Activities
1. In the forum post about the 550+ gallon tank, which fish did the poster trade back for supplies?
2. Quote the forum post about the 550+ gallon tank from "yes I realize" to "have a beer).", including both of those phrases.

Document segment
# 550+ Gallon CA Tank



## Nova Bill (Apr 29, 2008)

I am the General Manager of a Restaurant in Alexandria Virginia. Last year we decided to put up a few large display tanks. I have never kept fish, and I thought how hard could it be, we will just get some tanks fill them with water, add some fish and some sort of filter, easy right. Boy was I wrong. I started using this forum as my main resource for information, as I got deeper into the project I realized how much more time and $ this project was going to cost me. I am proud to say that I now have two large tanks that are up and running well. Thank you to everyone on this forum for the wealth of information provided in your posts.

6 months ago I knew nothing about keeping fish, I realize now I picked two rather large tanks to start my hobby with.

stock list:
3 butterkoferi 5-6 inches
4 Red devils 4 - 7 inches
2 firemouths 3 inches
1 regular jack dempsey 
3 trimacs 3- 6 inches
3 cutteri 2-3 inches (plus 40+ fry) see photo
3 blue convicts
2 pink convicts
2 iradecent sharks 4 inches
2 bala sharks 4 inches
1 clown loach 1inch
4 albino bristlenose plecos 3 inches
3 petricola cats 3 inches
2 redtail sharks 3 inches

yes I realize that I may have some serious aggression issues down the road, but I am hoping that the size of this setup will keep aggression down. If not, I plan on trading problem fish back to my lfs. so far I have only had a problem with some Pacu that I traded back for some supplies. Other than those Pacu, everyone is getting along well.

Also the tank is built into a wall and it is viewable from two sides (which is why there is no background) you can see the view from the other side in the last picture.

I also have a 400+ gallon African setup which I will post up on the African section.

Please Post suggestions and comments or questions.

Also if you live in Northern Virginia, feel free to stop by and check it out (and have a beer).

Mango Mike's Restaurant 
4580 Duke St
Alexandria VA

Here is some pictures of the Central American Tank.

Entries drawn from a collection
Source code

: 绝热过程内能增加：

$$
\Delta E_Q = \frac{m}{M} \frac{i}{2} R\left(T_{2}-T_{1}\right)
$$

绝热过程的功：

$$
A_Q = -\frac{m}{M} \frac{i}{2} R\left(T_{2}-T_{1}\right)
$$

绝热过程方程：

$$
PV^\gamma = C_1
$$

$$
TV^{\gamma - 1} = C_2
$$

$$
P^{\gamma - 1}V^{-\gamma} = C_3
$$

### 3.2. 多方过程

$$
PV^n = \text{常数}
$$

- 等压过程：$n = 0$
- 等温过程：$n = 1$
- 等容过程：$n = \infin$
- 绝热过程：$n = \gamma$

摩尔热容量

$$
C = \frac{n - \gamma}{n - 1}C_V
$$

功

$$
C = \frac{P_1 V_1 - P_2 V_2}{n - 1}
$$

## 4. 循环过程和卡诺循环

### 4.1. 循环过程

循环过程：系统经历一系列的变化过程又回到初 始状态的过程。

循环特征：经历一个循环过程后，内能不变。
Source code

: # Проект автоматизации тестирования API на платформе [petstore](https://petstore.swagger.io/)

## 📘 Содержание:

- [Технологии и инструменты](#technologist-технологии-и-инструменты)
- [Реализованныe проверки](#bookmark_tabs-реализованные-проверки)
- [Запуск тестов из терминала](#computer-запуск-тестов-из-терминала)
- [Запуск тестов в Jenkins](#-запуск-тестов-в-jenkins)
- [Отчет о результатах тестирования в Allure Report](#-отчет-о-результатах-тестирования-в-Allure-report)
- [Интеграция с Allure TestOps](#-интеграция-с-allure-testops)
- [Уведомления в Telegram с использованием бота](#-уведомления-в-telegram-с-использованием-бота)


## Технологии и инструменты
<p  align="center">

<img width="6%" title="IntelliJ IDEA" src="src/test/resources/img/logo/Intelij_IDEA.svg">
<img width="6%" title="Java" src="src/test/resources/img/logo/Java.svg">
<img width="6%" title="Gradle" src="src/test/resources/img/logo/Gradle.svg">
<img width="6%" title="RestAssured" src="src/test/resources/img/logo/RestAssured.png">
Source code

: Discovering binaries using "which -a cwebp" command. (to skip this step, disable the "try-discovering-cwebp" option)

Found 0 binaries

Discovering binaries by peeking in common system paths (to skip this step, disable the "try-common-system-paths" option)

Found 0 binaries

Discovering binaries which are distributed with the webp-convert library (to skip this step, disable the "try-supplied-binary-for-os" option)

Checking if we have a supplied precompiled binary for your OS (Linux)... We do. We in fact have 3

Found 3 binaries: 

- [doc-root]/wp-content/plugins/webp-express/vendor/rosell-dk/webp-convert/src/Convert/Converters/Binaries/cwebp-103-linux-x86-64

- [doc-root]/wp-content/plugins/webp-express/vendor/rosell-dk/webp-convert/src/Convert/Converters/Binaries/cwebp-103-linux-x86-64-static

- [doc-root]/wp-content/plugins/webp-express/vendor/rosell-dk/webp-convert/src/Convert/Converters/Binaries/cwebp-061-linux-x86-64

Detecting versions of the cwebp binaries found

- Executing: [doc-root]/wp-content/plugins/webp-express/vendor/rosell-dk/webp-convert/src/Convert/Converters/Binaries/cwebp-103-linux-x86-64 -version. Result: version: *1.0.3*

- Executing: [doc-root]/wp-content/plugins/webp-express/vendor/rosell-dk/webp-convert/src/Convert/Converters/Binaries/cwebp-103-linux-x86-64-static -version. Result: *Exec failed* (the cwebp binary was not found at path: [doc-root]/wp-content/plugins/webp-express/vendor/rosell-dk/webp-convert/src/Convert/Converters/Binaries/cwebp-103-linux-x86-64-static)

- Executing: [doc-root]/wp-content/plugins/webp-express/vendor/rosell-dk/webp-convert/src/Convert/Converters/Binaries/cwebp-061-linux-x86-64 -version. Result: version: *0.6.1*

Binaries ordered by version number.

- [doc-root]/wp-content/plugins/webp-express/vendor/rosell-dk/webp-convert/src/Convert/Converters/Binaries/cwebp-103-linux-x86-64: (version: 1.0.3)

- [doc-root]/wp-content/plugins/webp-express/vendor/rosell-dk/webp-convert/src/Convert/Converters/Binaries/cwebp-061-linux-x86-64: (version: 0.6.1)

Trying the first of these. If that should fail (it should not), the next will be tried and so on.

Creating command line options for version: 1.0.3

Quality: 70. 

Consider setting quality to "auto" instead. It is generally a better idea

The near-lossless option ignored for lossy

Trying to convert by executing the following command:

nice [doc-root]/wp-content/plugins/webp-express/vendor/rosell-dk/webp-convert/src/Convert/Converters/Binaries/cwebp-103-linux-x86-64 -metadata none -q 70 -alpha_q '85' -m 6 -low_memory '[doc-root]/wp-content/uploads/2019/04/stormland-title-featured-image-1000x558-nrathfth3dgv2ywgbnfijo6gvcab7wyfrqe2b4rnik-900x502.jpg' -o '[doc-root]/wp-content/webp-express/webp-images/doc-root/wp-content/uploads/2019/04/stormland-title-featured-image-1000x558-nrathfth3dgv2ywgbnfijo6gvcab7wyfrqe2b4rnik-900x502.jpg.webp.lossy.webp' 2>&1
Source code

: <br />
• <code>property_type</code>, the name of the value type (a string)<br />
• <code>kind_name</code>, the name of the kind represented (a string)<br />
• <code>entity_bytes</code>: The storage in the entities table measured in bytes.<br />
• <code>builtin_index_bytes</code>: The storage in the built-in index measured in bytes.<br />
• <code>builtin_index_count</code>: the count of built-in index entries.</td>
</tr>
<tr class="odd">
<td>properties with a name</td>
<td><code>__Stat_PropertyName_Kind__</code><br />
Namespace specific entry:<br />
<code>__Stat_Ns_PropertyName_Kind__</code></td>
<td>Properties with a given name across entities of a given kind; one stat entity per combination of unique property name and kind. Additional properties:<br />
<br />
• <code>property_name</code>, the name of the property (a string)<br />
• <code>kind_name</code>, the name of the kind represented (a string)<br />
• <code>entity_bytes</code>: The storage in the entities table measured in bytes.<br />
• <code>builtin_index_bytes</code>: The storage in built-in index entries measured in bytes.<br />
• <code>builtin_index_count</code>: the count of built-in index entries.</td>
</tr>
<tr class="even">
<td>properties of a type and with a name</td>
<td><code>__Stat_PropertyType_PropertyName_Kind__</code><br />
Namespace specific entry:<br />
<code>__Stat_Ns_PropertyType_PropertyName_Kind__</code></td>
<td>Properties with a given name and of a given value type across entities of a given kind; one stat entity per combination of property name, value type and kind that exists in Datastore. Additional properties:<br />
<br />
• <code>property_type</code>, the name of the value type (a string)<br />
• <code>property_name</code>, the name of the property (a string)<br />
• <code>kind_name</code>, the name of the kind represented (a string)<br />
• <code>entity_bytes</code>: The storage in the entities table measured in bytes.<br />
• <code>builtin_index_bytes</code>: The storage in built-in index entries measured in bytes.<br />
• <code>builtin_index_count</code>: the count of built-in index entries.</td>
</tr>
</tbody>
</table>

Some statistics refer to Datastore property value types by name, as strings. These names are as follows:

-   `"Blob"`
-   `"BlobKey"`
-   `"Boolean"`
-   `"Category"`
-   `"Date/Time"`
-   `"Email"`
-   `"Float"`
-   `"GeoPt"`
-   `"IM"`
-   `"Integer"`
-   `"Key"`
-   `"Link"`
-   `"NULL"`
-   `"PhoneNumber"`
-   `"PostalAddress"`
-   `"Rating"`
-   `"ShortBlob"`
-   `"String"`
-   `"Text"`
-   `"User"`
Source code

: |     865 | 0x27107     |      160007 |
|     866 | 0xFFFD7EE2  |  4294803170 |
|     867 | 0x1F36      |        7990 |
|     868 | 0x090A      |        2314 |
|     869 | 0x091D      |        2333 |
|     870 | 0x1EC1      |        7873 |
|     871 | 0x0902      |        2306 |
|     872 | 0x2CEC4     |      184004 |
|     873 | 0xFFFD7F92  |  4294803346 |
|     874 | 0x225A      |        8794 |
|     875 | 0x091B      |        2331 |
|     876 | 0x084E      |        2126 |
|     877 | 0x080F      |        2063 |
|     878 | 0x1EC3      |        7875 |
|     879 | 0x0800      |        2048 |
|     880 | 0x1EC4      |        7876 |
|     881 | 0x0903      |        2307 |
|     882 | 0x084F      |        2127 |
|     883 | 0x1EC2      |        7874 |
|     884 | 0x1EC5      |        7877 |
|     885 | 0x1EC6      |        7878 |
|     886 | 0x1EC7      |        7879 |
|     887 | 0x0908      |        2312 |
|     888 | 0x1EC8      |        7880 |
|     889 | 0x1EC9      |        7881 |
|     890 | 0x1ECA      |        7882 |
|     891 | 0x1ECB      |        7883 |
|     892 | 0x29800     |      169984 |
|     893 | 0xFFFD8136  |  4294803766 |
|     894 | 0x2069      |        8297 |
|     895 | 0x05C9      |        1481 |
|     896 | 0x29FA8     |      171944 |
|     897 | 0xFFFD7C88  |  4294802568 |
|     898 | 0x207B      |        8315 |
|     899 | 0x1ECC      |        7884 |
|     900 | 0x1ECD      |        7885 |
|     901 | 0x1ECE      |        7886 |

Solutions per task
1. Some Pacu.

2.
yes I realize that I may have some serious aggression issues down the road, but I am hoping that the size of this setup will keep aggression down. If not, I plan on trading problem fish back to my lfs. so far I have only had a problem with some Pacu that I traded back for some supplies. Other than those Pacu, everyone is getting along well.

Also the tank is built into a wall and it is viewable from two sides (which is why there is no background) you can see the view from the other side in the last picture.

I also have a 400+ gallon African setup which I will post up on the African section.

Please Post suggestions and comments or questions.

Also if you live in Northern Virginia, feel free to stop by and check it out (and have a beer).